There is nature, but it’s not quite natural: “On a mesa with / magnetic properties / long held to be healing, / a blue butterfly pops up, dazzling wings, huge, the size of a hand.” The subtly varied alliteration (mesa, magnetic; held, healing; blue, butterfly; huge, hand) draws us effortlessly through what seems to be a conventional image from the pages of National Geographic. On closer inspection the scene takes on a stranger cast. The mesa is a mythic locale, one capable of vibratory emanations; the butterfly appears in the desert abruptly, a burst of deep-sky color against earthen reds and browns, and its extraordinary size an emblem of the landscape’s supernatural resonance. A kind of magic realism infuses an image that is both filmic (the poet’s eye is panoramic) and palpably eerie. The butterfly — unnaturally large, luminescent — is a harbinger of timeless, otherworldly forces. Toward what Bethlehem, toward what birth, does this dazzler slouch?

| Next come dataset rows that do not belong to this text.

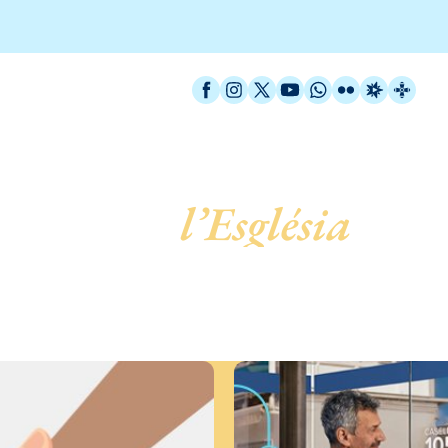
Facebook
Instagram
X / Twitter
YouTube
WhatsApp
Flickr
Radio Est
Catal
 servei de
l’Església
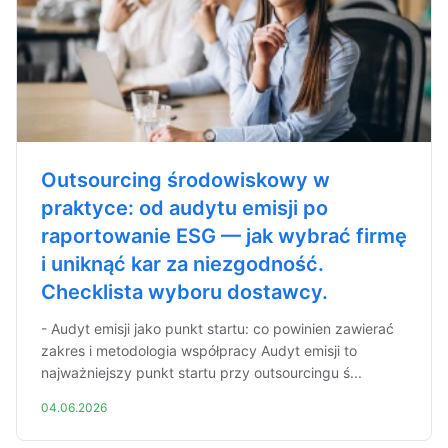
Outsourcing środowiskowy w
praktyce: od audytu emisji po
raportowanie ESG — jak wybrać firmę
i uniknąć kar za niezgodność.
Checklista wyboru dostawcy.
- Audyt emisji jako punkt startu: co powinien zawierać
zakres i metodologia współpracy Audyt emisji to
najważniejszy punkt startu przy outsourcingu ś...
04.06.2026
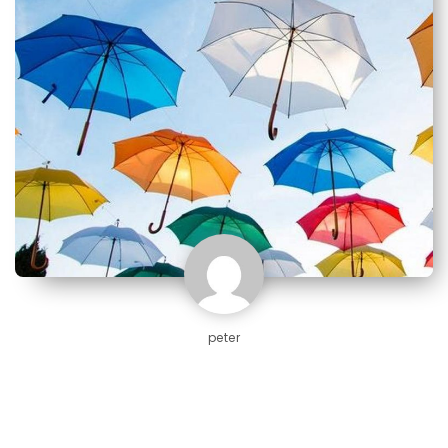
peter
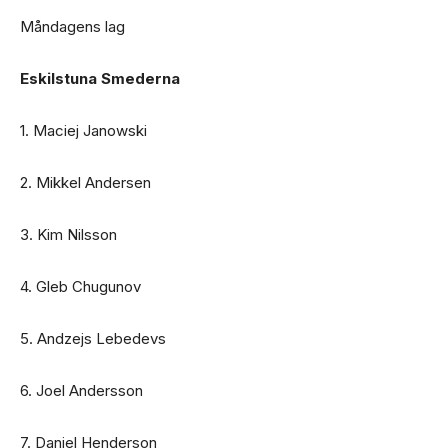
Måndagens lag
Eskilstuna Smederna
1. Maciej Janowski
2. Mikkel Andersen
3. Kim Nilsson
4. Gleb Chugunov
5. Andzejs Lebedevs
6. Joel Andersson
7. Daniel Henderson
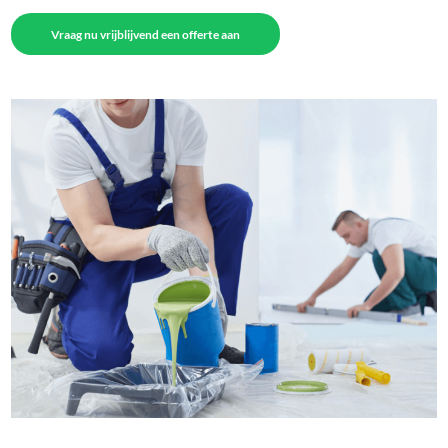
Vraag nu vrijblijvend een offerte aan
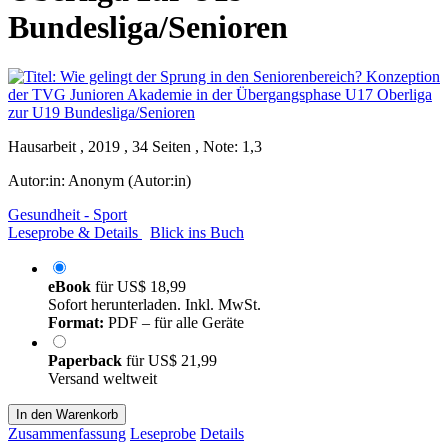
Bundesliga/Senioren
Hausarbeit , 2019 , 34 Seiten , Note: 1,3
Autor:in:
Anonym (Autor:in)
Gesundheit - Sport
Leseprobe & Details
Blick ins Buch
eBook
für
US$ 18,99
Sofort herunterladen. Inkl. MwSt.
Format:
PDF – für alle Geräte
Paperback
für
US$ 21,99
Versand weltweit
In den Warenkorb
Zusammenfassung
Leseprobe
Details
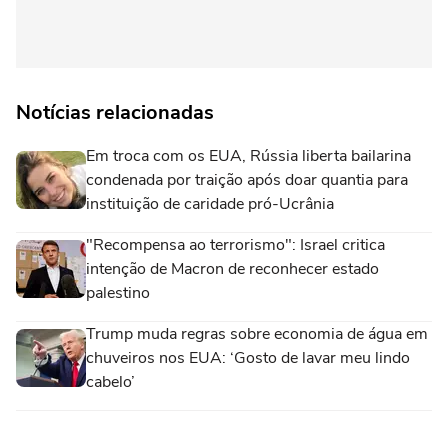
Notícias relacionadas
Em troca com os EUA, Rússia liberta bailarina
condenada por traição após doar quantia para
instituição de caridade pró-Ucrânia
"Recompensa ao terrorismo": Israel critica
intenção de Macron de reconhecer estado
palestino
Trump muda regras sobre economia de água em
chuveiros nos EUA: ‘Gosto de lavar meu lindo
cabelo’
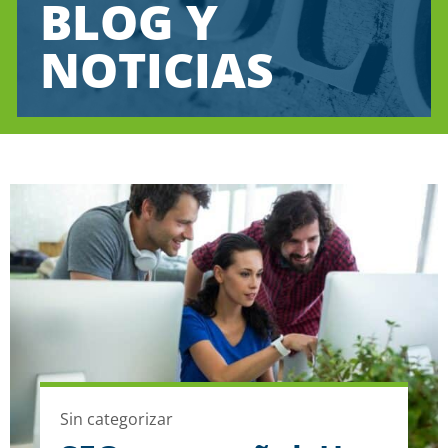
BLOG Y
NOTICIAS
Sin categorizar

And there is a sense of loss: “The stones sing / high above the tree line / where, as legend says, // the moon tore loose / and left its light behind.” Satellite and its radiance — not one, but two things. The moon departs, leaving behind its most salient feature. Is light then its essence? It is for those who look up at the night sky. But the lifeless rock, of course, only reflects rather than produces its glow. So what has been separated — the thing from our perception of the thing? The loss the poet articulates is that space between moon and its beam, which we may also read as the gap between the object of desire and desire itself. Earlier in the poem Donahue describes an “Edwardian nymph, eyes closed, head tilted dreamily back. / A man behind her buries his head in her hair.” There is another woman and another man and Donahue notes this is a “dance of stone called / “The Solitude of the Soul.” We can learn that these four figures separately arrayed yet “tenderly touching” around a block of rough-hewn marble are, in fact, the subject of a sculpture by Lorado Taft that bears that title. The piece on display at the Art Institute of Chicago presents these people as barely emerging from the block that still holds them fast. They have not “torn loose” from the rock; their effort to find the solace of connection is thwarted and they are shown caught between desire and the desired. They are alone, but emerging into. Perhaps they are even about to arrive in our world of flesh, where the semen reeks and bones smoke. Where birth and death are bright flashes on the human field.